The aim of this project was to test for a bias in small cetacean detection and abundance estimation for the multi-target protocol (the Megafauna platform, which included the simultaneous recording of seabirds) compared to the reference, the mono-target protocol (the Scans platform ; above figure). More than 10,400 km were sampled with the double-platform protocol during the SCANS-III survey, providing more than 700 sightings of marine mammals, and over 2,400 sightings of seabirds. Our results showed without ambiguity that the two platforms furnished similar encounter rates and detection parameters (Effective Strip half-Width), which provided similar abundance estimates for both platforms (see below). These results held for the four studied taxonomic groups (small cetaceans ; harbour porpoise ; common and striped dolphins ; bottlenose dolphin), and whatever was the observed density of anthropogenic objects, seabirds and other marine wildlife.

Figure2

The results of our study also demonstrated that, at the sighting scale, small cetacean perception was impacted by the detection of other objects.

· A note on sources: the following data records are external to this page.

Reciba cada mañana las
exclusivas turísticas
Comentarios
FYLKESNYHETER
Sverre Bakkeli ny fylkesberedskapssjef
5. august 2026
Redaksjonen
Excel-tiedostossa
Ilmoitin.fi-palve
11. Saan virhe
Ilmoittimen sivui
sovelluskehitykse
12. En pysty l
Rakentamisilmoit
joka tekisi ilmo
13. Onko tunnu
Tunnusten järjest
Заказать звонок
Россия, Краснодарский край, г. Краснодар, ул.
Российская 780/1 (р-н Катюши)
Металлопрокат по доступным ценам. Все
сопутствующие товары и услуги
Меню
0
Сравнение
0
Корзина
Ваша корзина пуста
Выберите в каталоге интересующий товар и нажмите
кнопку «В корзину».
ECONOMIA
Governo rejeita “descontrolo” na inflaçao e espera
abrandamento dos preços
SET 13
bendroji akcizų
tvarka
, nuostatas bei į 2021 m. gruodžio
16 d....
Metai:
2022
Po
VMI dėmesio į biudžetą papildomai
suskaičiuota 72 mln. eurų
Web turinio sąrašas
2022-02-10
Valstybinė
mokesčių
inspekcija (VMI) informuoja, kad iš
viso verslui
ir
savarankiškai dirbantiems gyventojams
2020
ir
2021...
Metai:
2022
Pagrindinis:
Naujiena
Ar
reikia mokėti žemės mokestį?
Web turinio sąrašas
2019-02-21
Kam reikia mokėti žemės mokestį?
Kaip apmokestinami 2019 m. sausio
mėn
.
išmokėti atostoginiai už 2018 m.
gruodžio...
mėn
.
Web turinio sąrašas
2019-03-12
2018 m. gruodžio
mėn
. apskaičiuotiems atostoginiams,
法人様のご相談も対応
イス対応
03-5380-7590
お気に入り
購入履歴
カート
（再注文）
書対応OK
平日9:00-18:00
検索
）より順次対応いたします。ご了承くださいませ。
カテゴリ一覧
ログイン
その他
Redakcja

In both observation protocols, small cetacean perception was better when another cetacean had been detected within the previous 30 seconds, but was lower when a seabird had been detected for the Megafauna platform. This perception bias is supposed to have had a reduced impact in areas where small cetaceans occurred in high densities, since seabirds and small cetaceans are predominantly inversely distributed in the study area (seabirds inshore and small cetaceans offshore). Furthermore, this bias occurred at a 30 seconds scale and it could therefore have had only a limited effect on cetacean abundance estimations done at a larger scale.

Our results indicate that despite a negative correlation between seabird detection and small cetacean perception, the multi-target protocol did not induce any bias in small cetacean censuses and permitted to obtained abundance estimates similar to those obtained using the reference mono-target protocol. Thanks to the double-platform protocol implemented during the SCANS-III survey we conclude that the use of multi-target protocols, which are already well established in aerial surveys (REMMOA, SAMM, ObSERVE and ASI), together with the implementation of a sampling scheme adequate for the target taxonomic groups, would ensure a scientifically sound census of marine megafauna.